2011-12 Panini Rookie Anthology

Ten packs, five cards per pack with 2 autographs and 2 relic cards “guaranteed” along with a BONUS back that contained an auto or relic.  So umm….why not just advertise five hits?

Anyway, I left the bonus pack till last and got to ripping. 

Base cards:

I must say they are pretty clean looking cards.  The simple white background with angled borders focuses attention on the player photo.  I like that the borders coincide with the team colors. It makes for a well put together card that feels and looks a little like SP Authentic.  With only 100 base cards, putting together a full set hopefully won’t be too difficult.

Non fancy inserts

Each pack featured an insert of some sort.  Anthology gets its name by incorporating inserts from other Panini sets. At least I’m pretty sure that is where the name comes from. Sprinkled among the base set were inserts from Crown Royale, Pinnacle, Certified, Contenders and Luxury Suite.


All of my rookies were inserts – with four of them being Pinnacle Dufex inserts. Excuse me, I mean Nufex inserts:

Out of the four I guess Louis Leblanc is the best of the lot.  At least he’s not playing in Germany or Finland. I’m not a fan of the Nufex cards, just a little too busy and hard to make out details.  Some folks love ‘em, though.  Go figure.

Calder Candidate

Serial numbered out of 999.  That’s nice.  Mike Murphy is a number one goalie… Charlotte. With Cam Ward still stopping pucks and Justin Peters as his heir apparent it would probably behoove Murphy to find a new organization (I hear Edmonton could use a goalie).

Rookie Royalty:

I’m a sucker for die cut cards, especially ones that look like a crown.  The player could have been better, as Kytner is currently playing in the Czech League after appearing in one NHL game in his career.

The Hits

Leaf Certified Freshman Signature Brett Bulmer.  I’m watching the Lightning play the Wild as I type this up.  Bulmer is not playing.  At least not for the MINNESOTA Wild. He’s apparently he’s toiling for the Iowa Wild these days (2 goals in 2 games – maybe he’ll get a call up).

Draft Year Combos Devin Setoguchi and Marc-Edouard Vlasic

I’ve been eyeing the Vinny Lecavalier/ David Legwand version of this card for a few years now. I like the concept and the execution.  Two white swatches are kind of meh, but overall a nice card.  I think I know someonewho might enjoy this card.

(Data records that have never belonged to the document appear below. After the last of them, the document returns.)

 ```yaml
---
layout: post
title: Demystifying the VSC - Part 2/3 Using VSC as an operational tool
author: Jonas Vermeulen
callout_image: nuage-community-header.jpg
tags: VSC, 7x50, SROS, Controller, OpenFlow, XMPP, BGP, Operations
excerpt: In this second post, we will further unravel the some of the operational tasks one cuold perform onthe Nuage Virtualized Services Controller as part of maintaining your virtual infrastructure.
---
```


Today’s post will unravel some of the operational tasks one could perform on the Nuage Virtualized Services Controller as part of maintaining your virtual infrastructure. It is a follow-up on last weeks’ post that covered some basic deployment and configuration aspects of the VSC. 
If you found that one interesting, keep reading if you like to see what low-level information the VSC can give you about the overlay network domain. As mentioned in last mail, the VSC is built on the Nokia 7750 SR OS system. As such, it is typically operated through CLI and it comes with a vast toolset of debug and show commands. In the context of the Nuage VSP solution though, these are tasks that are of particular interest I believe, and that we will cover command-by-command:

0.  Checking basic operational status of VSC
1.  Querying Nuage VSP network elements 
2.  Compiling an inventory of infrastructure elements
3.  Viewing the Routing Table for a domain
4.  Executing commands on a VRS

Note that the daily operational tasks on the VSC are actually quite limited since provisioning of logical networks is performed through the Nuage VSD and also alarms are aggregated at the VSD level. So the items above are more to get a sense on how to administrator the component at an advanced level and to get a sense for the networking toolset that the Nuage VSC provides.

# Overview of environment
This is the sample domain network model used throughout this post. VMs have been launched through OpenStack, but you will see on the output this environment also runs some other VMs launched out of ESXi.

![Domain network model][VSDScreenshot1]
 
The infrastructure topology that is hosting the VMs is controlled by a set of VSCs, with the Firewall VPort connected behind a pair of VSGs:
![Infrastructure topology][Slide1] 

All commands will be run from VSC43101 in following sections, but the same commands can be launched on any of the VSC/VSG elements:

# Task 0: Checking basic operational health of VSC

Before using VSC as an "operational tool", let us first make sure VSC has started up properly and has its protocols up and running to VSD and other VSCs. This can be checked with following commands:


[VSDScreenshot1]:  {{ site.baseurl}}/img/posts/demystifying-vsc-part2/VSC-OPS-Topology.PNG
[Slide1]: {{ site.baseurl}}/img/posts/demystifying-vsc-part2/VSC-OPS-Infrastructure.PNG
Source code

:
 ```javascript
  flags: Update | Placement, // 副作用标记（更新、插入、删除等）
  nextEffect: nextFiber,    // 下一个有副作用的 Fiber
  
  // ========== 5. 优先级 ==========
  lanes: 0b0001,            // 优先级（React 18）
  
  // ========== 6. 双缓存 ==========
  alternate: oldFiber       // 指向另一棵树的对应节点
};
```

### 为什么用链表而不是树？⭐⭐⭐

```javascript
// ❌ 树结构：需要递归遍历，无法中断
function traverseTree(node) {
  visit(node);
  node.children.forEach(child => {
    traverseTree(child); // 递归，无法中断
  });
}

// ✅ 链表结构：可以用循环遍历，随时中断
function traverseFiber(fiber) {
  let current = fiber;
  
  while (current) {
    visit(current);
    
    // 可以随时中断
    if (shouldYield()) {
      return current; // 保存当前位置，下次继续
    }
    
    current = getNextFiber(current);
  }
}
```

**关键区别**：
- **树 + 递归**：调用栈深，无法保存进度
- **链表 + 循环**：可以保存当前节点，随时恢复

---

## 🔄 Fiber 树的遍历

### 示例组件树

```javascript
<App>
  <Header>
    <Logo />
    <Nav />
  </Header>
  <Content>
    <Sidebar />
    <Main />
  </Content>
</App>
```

Rookie Rivalry Tomas Kubalik/Ryan Ellis

Another nice dual relic card.  I’m not a big fan of the layout, if they went horizontal with this look I think it would be a little more aesthetically pleasing.

Rookie Treasures

Another card with multiple pieces of sweater on it rounds out my 4 guaranteed hits.  Panini slapped a sticker autograph on the bottom which makes up for them yet another two white swatches.  Is it me or does Da Costa look like he just saw a ghost?

I’m not going to lie, I wasn’t expecting much out of the bonus pack.  I’m usually not that lucky.  I was thinking that it would be a nice card of some guy that I had kind of heard of, but was playing in the KHL these days.  Instead I got this…..

Three colors!
Numbered to 99!
Someone I’ve heard of!
A name that is really hard to spell!

Look it’s hard to have a “perfect” hockey card.  However, the only reason I would knock points off of this card is that it is a sticker autograph. If this was hand-signed I might have to put this in the Perfect Card Hall of Fame.

Even with the slight blemish, this card really made my day.  Not sure what I’m going to do with it yet.

Overall this was a fun break.  I think Dave and Adam has boxes for about $47 online. Even with 2011-12 not being the strongest of rookie classes it’s still a fun box to rip.  I’ll probably be getting another one and seeing if I can put the base set together….or get enough dupes to send some out for TTM autographs.
Anyone else rip this one back in the day?